You paste your URL into Slack and the link unfurls to just a title with no image. Or it showed the image once and never again. Or X shows it but LinkedIn doesn’t. Open Graph is a 2010 protocol, but every platform layers its own rules on top: minimum size, scrape timeout, supported formats, and a server-side cache that can pin a bad result for up to a week.
Fastest fix (covers ~70% of cases): make sure your page has one absolute-HTTPS og:image that returns HTTP 200, then force each platform to re-scrape. Run this first:
curl -s "https://yoursite.com/article" | grep -oE 'og:image" content="[^"]+'
If the URL prints and starts with https://, copy it and check it loads:
curl -sI "https://yoursite.com/og.png" | head -1
If that line is HTTP/2 200, your tags are fine and the problem is almost always a stale platform cache — jump to Force-refresh each platform. If either command comes back empty or non-200, work through the causes below.
Which bucket are you in?

● **Dataset**
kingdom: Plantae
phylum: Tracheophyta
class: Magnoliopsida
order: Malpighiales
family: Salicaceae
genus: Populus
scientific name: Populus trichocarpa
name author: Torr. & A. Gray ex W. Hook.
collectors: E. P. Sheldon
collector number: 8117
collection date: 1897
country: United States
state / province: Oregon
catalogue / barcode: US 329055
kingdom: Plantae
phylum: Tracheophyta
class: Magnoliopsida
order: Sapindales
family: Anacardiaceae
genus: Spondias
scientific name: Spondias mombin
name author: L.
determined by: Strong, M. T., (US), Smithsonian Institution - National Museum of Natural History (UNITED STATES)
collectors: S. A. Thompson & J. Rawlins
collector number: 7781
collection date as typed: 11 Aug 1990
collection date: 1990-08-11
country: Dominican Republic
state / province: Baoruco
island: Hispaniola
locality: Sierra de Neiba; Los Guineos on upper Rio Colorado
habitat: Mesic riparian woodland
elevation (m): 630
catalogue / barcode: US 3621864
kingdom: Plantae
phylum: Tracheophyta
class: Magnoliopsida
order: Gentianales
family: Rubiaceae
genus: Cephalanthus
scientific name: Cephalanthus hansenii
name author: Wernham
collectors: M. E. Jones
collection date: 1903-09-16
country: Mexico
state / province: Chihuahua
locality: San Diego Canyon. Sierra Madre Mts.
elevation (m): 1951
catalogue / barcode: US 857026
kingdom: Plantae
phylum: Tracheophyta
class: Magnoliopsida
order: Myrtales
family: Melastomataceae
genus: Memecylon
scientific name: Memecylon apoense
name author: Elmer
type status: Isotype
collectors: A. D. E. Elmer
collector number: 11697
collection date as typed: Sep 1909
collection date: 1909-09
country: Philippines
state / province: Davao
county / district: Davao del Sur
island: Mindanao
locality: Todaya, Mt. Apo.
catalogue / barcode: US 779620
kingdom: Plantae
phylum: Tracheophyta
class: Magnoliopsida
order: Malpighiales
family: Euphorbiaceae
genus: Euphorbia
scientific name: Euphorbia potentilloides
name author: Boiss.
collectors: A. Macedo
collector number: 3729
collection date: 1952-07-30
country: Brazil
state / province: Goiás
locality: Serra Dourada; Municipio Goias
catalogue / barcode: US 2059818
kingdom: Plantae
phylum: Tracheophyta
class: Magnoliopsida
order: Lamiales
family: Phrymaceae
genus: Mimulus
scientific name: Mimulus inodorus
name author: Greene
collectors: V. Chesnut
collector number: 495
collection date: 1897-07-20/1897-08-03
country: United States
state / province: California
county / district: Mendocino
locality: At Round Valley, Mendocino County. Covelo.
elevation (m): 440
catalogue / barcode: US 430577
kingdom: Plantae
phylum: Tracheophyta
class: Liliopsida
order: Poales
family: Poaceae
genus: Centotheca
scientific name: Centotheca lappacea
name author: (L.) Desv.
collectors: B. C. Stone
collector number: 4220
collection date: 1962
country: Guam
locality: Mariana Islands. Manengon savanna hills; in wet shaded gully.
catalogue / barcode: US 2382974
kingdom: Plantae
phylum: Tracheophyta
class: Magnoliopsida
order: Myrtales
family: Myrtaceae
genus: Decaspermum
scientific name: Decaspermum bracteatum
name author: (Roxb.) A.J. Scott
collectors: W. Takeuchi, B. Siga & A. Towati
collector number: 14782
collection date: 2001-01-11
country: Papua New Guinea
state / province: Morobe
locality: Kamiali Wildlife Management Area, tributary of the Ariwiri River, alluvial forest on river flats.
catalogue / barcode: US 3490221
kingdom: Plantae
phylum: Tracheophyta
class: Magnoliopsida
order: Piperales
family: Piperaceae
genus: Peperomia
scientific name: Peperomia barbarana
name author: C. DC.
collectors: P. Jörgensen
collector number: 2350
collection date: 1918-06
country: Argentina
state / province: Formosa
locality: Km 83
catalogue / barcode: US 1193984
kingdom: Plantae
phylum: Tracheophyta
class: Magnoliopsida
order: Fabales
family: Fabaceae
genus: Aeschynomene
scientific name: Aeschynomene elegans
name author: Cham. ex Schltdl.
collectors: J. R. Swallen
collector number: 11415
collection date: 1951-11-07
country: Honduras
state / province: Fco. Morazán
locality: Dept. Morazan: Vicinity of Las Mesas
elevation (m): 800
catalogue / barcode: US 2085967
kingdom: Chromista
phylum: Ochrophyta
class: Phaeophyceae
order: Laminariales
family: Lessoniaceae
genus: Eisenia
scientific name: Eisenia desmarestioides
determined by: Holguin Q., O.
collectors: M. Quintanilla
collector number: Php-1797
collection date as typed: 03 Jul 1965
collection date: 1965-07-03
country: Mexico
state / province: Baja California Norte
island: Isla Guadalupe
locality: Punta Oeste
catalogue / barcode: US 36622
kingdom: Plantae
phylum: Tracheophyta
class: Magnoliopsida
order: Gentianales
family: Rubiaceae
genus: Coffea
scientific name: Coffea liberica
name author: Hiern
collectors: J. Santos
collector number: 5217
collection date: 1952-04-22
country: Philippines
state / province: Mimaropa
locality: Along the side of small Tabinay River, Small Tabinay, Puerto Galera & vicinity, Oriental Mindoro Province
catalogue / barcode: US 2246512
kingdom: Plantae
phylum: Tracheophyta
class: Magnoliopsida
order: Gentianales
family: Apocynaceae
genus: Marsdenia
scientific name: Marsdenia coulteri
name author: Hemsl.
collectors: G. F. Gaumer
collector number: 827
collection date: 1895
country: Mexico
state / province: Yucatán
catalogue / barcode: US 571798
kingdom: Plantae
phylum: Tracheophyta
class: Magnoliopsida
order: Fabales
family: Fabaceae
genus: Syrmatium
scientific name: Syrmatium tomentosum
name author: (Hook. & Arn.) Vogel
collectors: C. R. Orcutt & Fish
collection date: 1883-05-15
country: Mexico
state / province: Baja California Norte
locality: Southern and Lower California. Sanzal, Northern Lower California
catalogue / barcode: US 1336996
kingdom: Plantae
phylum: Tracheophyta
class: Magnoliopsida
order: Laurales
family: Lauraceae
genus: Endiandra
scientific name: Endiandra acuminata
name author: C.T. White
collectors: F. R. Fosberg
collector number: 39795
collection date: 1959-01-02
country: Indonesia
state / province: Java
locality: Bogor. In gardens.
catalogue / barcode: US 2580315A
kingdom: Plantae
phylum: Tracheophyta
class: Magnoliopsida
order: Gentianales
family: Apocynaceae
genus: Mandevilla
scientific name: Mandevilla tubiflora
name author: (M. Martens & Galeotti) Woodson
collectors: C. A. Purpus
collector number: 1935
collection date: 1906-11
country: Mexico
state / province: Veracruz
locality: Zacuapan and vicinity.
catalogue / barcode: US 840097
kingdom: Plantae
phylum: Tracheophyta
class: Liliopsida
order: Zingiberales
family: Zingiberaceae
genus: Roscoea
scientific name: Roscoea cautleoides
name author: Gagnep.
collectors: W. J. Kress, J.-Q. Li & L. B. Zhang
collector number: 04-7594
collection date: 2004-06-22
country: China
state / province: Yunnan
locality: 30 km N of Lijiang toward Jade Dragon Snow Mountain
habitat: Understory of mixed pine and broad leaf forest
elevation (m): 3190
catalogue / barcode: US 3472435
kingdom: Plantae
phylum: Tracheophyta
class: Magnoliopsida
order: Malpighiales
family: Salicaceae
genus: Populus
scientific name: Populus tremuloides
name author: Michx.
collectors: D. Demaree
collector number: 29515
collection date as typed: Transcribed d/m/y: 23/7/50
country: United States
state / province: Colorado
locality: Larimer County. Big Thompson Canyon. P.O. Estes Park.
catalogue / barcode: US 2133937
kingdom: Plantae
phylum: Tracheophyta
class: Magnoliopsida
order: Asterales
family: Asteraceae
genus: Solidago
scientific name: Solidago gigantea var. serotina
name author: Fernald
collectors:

● **Directions**
A: Answer these questions using the link-preview text.
(i) In what year did Open Graph come out as a protocol?
(ii) For how long can a platform's server-side cache pin a bad result?
(iii) What share of cases does the fastest fix cover?
B: Name every rule that, according to the link-preview text, platforms layer on top of Open Graph.
C: Rewrite the link-preview text between "You paste your" and "up to a week.", inclusive, switching "Slack" to "Discord".

● **Responses to the exercise**
A:
(i) 2010
(ii) Up to a week
(iii) About 70%

B:
- Minimum size
- Scrape timeout
- Supported formats
- A server-side cache that can pin a bad result for up to a week

C:
You paste your URL into Discord and the link unfurls to just a title with no image. Or it showed the image once and never again. Or X shows it but LinkedIn doesn’t. Open Graph is a 2010 protocol, but every platform layers its own rules on top: minimum size, scrape timeout, supported formats, and a server-side cache that can pin a bad result for up to a week.